### What to produce
Could you write what comes next in the passage on Tsallis entropy below, picking up after its last sentence?

### Source document
====

We recall that in information theory, Shannon’s entropy [2] is widely used, as it allows us to measure the amount of information gained from the realization of an experiment. Using Shannon’s entropy, Kolmogorov and Sinai [3,4] defined the entropy of dynamical systems, and they proved that this entropy is invariant under isomorphisms of dynamical systems.

However, as Ellerman noticed, Shannon’s entropy is not suitable for information theory because mutual information between three variables could be negative (however, this important remark went almost unnoticed in the literature). For this reason, Ellerman proposed logical entropy (see [5]), and Tsallis extended Ellerman’s work (see [6]).

In the classical framework, if $P=(p_1,\dots ,p_n)$ is a probability distribution, then its Tsallis entropy of order $\alpha$, where $\alpha \ne 1$, is defined as the following number:

$$T_{\alpha }\left(P\right)={\displaystyle \frac{1}{\alpha -1}}\left(1-\sum _{k=1}^n{p}_k^{\alpha }\right).$$

If X is a continuous random variable with a probability density f, then the Tsallis entropy of order $\alpha$, where $\alpha \ne 1$, is defined as the following number:

$$T_{\alpha }\left(X\right)={\displaystyle \frac{1}{\alpha -1}}\left(1-{\int }_{\mathbb{R}}f{\left(x\right)}^{\alpha }dx\right).$$

Tsallis entropies yield the Boltzmann–Gibbs–Shannon entropy

$$S(x)=-\int f(x)logf(x)dx$$

as a limit case for $\alpha \to 1$, as can easily be verified by writing $\alpha =1+\epsilon$ and taking the limit $\epsilon \to 0$ above. Due to the flexibility of Tsallis entropy compared to Boltzmann–Gibbs–Shannon entropy, it has applications in many areas of information theory, physics, chemistry, and technology. Several properties and statistical aspects of Tsallis entropy can be found in [7,8,9,10,11,12,13].

This paper is organized as follows: Section 2 is devoted to the background of this research line. Definitions of entropy, particularly of logical entropy, and some facts are provided in Section 3. In subsequent sections, we focus on the Tsallis entropy of partitions and on the Tsallis entropy of MV-dynamical systems. More precisely, in Section 5 for A, B–two partitions–we introduced the conditional Tsallis entropy of A given B, and we discussed its properties. In Section 6, we prove that the Tsallis entropy is invariant under isomorphisms of MV-dynamical systems, and we offer two examples which show that Tsallis entropy allows one to distinguish some non-isomorphic MV-dynamical systems. Concluding remarks are presented in the final section.

2. Preliminaries and Notation

In this section, we give some basic notation on MV-algebras, states, and MV-algebraic dynamical systems.

====

### Dataset rows
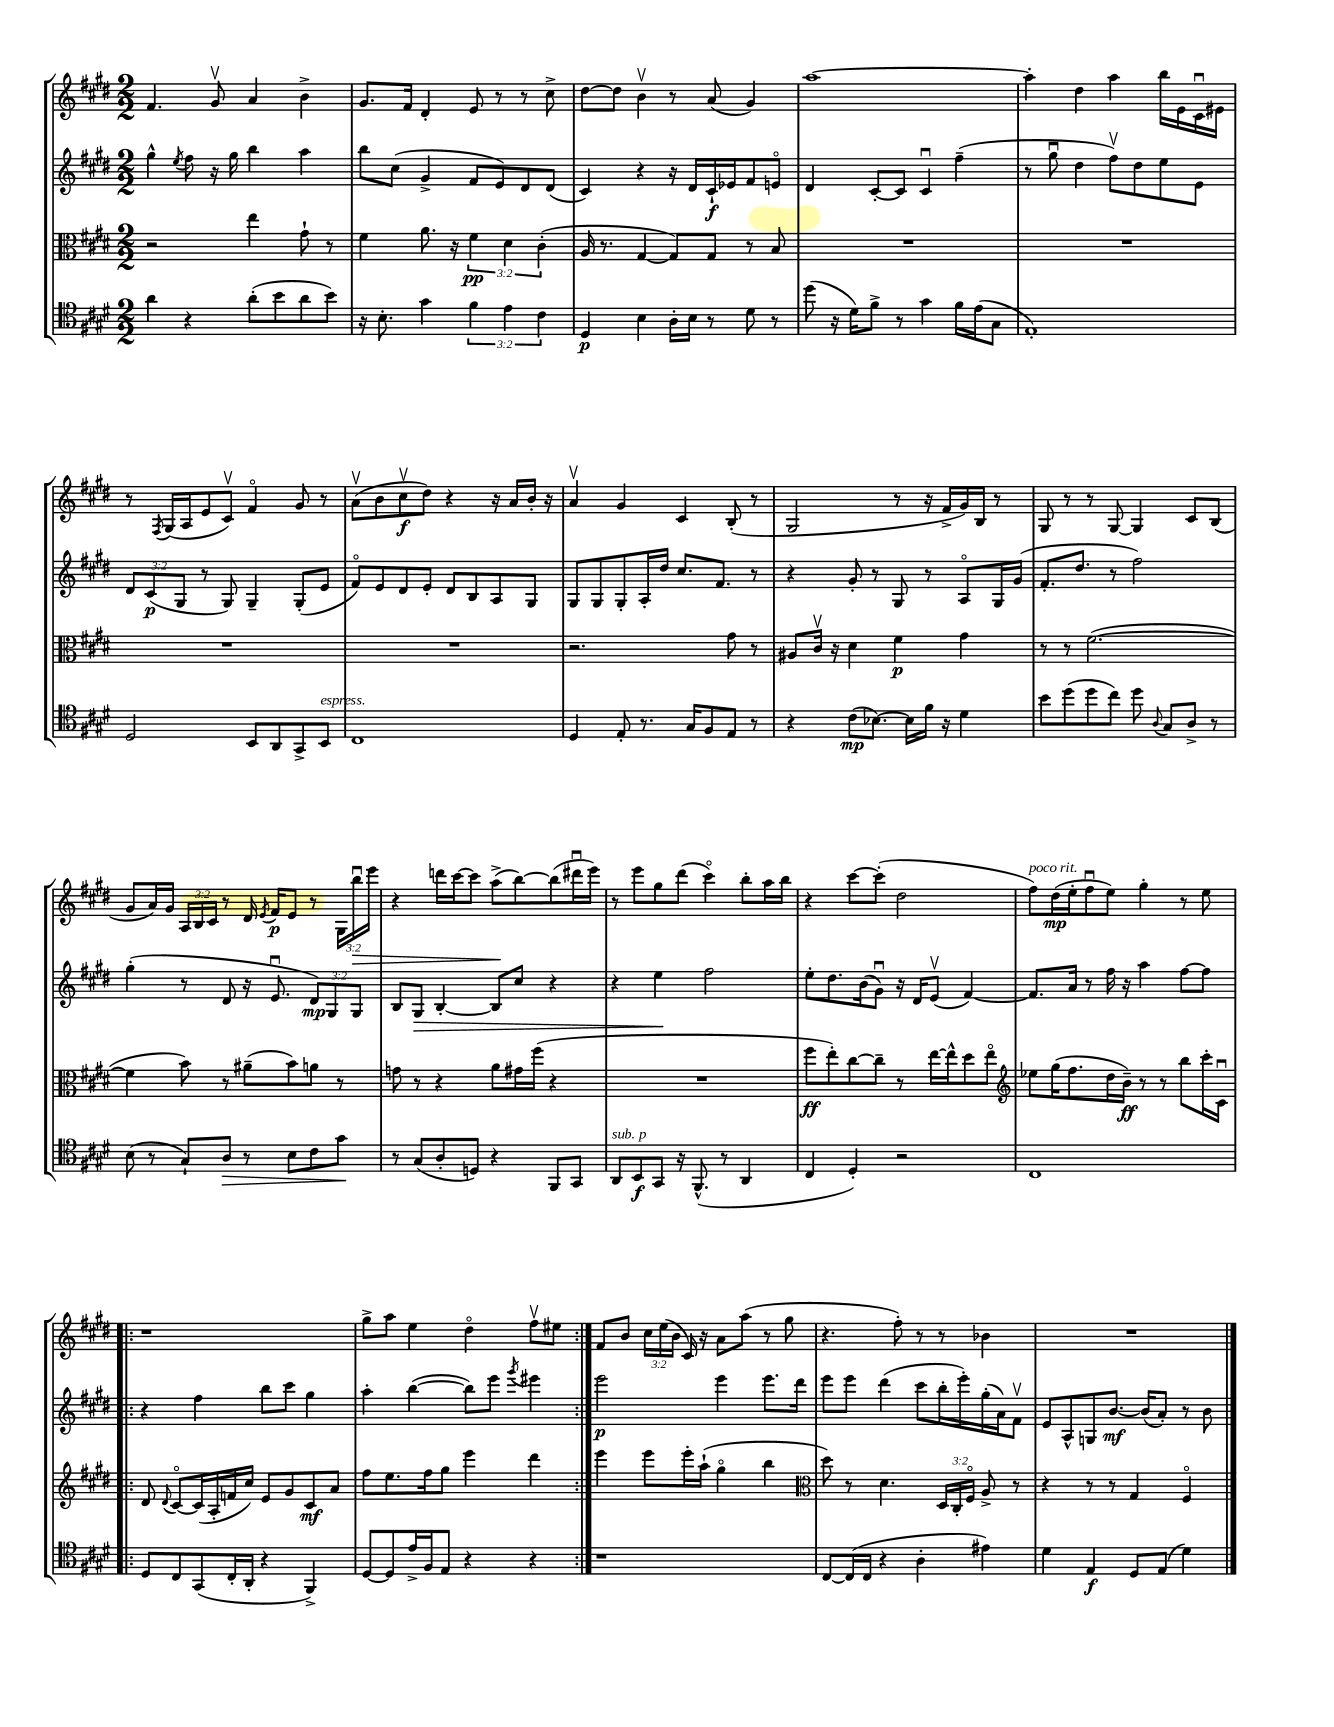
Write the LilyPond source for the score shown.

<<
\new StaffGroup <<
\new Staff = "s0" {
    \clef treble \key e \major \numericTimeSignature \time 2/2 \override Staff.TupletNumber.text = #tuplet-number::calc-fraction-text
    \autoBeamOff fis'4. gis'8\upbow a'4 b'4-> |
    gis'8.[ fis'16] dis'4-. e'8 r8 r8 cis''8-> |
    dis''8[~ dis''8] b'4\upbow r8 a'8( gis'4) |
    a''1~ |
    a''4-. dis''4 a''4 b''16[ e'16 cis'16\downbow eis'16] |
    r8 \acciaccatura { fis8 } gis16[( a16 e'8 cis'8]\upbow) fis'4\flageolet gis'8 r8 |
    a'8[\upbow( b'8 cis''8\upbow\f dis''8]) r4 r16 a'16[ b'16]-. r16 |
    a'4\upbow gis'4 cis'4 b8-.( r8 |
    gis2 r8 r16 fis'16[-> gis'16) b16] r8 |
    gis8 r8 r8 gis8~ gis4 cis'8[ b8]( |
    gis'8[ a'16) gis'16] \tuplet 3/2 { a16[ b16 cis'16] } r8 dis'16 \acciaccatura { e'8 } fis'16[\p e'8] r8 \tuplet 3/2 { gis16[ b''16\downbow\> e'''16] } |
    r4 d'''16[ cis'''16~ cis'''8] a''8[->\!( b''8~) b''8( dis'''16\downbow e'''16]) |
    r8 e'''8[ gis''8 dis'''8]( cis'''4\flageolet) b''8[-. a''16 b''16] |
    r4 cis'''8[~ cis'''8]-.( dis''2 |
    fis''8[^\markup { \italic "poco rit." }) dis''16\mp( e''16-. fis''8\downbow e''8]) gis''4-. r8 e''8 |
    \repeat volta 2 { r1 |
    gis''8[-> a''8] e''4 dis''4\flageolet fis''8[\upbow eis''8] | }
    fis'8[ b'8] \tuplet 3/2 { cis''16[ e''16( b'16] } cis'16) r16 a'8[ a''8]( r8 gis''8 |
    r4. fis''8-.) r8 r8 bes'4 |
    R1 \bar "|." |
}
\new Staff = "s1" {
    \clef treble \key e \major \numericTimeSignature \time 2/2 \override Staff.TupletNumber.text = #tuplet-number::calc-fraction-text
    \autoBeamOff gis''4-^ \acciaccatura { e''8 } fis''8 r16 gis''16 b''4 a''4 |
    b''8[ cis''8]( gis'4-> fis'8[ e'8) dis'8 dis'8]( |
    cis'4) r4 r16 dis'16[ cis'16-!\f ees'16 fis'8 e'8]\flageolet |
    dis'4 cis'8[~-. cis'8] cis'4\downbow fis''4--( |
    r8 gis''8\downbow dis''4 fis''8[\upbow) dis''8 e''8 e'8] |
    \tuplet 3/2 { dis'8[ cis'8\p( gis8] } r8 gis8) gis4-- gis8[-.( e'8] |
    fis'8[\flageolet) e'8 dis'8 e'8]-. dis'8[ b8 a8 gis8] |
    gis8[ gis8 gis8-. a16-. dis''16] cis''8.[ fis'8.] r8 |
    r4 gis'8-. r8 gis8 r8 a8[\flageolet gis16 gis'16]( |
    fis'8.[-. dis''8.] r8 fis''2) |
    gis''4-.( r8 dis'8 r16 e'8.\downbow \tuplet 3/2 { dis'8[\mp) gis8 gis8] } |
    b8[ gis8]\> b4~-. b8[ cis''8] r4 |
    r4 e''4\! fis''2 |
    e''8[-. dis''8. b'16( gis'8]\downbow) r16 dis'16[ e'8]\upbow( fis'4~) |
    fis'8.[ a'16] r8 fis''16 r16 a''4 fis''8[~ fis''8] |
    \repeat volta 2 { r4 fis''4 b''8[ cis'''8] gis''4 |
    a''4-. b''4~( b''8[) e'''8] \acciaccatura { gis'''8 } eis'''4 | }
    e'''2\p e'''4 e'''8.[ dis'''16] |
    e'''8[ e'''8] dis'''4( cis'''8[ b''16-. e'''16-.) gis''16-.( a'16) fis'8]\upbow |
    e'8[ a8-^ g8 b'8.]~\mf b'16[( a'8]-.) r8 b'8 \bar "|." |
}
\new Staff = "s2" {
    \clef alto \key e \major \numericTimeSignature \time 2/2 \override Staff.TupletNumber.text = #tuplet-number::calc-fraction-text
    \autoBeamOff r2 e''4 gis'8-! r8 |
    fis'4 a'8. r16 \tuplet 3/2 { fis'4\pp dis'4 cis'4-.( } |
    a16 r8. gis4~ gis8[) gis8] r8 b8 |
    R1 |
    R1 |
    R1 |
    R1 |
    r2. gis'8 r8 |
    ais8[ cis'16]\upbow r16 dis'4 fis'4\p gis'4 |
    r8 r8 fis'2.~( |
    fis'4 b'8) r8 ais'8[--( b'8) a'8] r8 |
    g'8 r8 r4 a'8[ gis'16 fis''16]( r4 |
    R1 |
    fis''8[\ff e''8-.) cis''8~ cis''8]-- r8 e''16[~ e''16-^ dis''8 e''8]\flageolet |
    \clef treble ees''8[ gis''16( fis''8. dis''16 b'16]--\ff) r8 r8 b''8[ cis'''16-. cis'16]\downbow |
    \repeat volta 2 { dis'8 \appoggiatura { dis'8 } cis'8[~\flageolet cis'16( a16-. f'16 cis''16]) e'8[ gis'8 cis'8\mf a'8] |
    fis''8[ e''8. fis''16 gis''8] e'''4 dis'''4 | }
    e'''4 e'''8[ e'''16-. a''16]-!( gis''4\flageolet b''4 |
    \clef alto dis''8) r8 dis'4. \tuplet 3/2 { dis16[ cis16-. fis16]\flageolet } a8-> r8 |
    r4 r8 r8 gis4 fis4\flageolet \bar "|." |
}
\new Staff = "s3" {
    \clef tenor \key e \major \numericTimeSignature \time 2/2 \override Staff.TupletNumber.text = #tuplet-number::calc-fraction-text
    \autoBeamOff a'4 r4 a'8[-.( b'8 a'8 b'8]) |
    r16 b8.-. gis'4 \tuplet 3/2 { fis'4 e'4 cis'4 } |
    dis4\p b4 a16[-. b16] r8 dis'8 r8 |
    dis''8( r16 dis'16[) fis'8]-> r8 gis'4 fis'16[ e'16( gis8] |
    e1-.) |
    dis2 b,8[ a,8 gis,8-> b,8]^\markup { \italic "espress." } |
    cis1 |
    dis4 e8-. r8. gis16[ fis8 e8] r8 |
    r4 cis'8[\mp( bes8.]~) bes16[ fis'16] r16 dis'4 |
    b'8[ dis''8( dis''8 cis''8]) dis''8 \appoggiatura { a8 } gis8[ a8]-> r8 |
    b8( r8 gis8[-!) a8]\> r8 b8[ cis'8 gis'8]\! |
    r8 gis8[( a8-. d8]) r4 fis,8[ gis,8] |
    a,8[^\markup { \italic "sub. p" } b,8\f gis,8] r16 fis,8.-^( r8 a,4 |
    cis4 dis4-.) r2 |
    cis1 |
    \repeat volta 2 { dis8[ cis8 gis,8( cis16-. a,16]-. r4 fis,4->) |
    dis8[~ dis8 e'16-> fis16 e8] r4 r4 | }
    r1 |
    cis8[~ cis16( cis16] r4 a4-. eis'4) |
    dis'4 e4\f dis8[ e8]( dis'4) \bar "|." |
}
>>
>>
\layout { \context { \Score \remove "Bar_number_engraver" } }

====

### Response to the exercise
 Definition 1. 

An MV-algebra is an algebra $(E;\oplus ;\neg ;0)$ with a binary operation ⊕, a unary operation ¬, and a constant 0 satisfying the following equations:

(MV1) $x\oplus (y\oplus z)=(x\oplus y)\oplus z;$

(MV2) $x\oplus y=y\oplus x;$

(MV3) $x\oplus 0=x;$

(MV4) $\neg \neg x=x;$

(MV5) $x\oplus \neg 0=\neg 0;$

(MV6) $\neg (\neg x\oplus y)\oplus y=\neg (\neg y\oplus x)\oplus x.$

 Remark 1. 

MV-algebras were introduced by Chang in [14].

On each MV-algebra E, we define Constant 1 and the operations ⊖ and ⊙ as follows:

(1) $1:=\neg 0$;

(2) $x\odot y:=\neg (\neg x\oplus \neg y)$;

(3) $x\ominus y:=x\odot \neg y$.

Let G be an ℓ-group. For each $u\in G,u>0$, let

$$[0,u]=\{x\in G:0\le x\le u\},$$

and for each $x,y\in [0,u]$, let $x\oplus y=u\wedge (x+y)$ and $\neg x:=u-x$. It is not hard to see that $\left(\right[0;u];\oplus ;\neg ;0)$ is an MV-algebra, which will be denoted by $\Gamma (G;u)$.

 Definition 2. 

A Riesz MV-algebra is a structure $(E,·,\oplus ,\neg ,0,1)$ where $(E,\oplus ,\neg ,0,1)$ is an MV-algebra, ⊙ is the Łukasiewicz product, and the operation $·:[0,1]\times E\to E$ satisfies the following identities for any $r,q\in [0,1]$ and $x,y\in E$:

(RMV1) $(r·x)\odot (r·y)=0$ and $r·(x\oplus y)=(r·x)\oplus (r·y)$ whenever $x\odot y=0$;

(RMV2) $(r·x)\odot (q·x)=0$ and $(r\oplus q)·x=(r·x)\oplus (q·x)$ whenever $r\odot q=0$;

(RMV3) $r·(q·x)=\left(rq\right)·x$;

(RMV4) $1·x=x.$

 Remark 2. 

Riesz MV-algebras are, up to isomorphism, unit intervals in Riesz spaces with a strong unit. They were introduced in [15].

In the sequel let E be an MV-algebra.

In every MV-algebra E, a partial sum can be defined by $a+b=a\oplus b$ when $a\le \neg b$, and $a+b$ are undefined otherwise.

 Definition 3. 

We define partition of unity in E as any finite sequence $A=(a_1,\dots ,a_p)$ such that $a_1+\dots +a_p=1$. Notice that the sequence A may contain repetitions.

 Definition 4. 

A refinement of a partition $A=(a_1,\dots ,a_p)$ is a partition $B=(b_1,\dots ,b_q)$ such that there is a partition $({\alpha }_1,\dots ,{\alpha }_p)$ of the set $\{1,\dots ,q\}$, such that $a_i={\sum }_{j\in {\alpha }_i}{b}_j$. We write $A\le B$.

 Definition 5. 

An MV-algebra E is σ-complete if all countable subsets have both a supremum and an infimum.

 Definition 6.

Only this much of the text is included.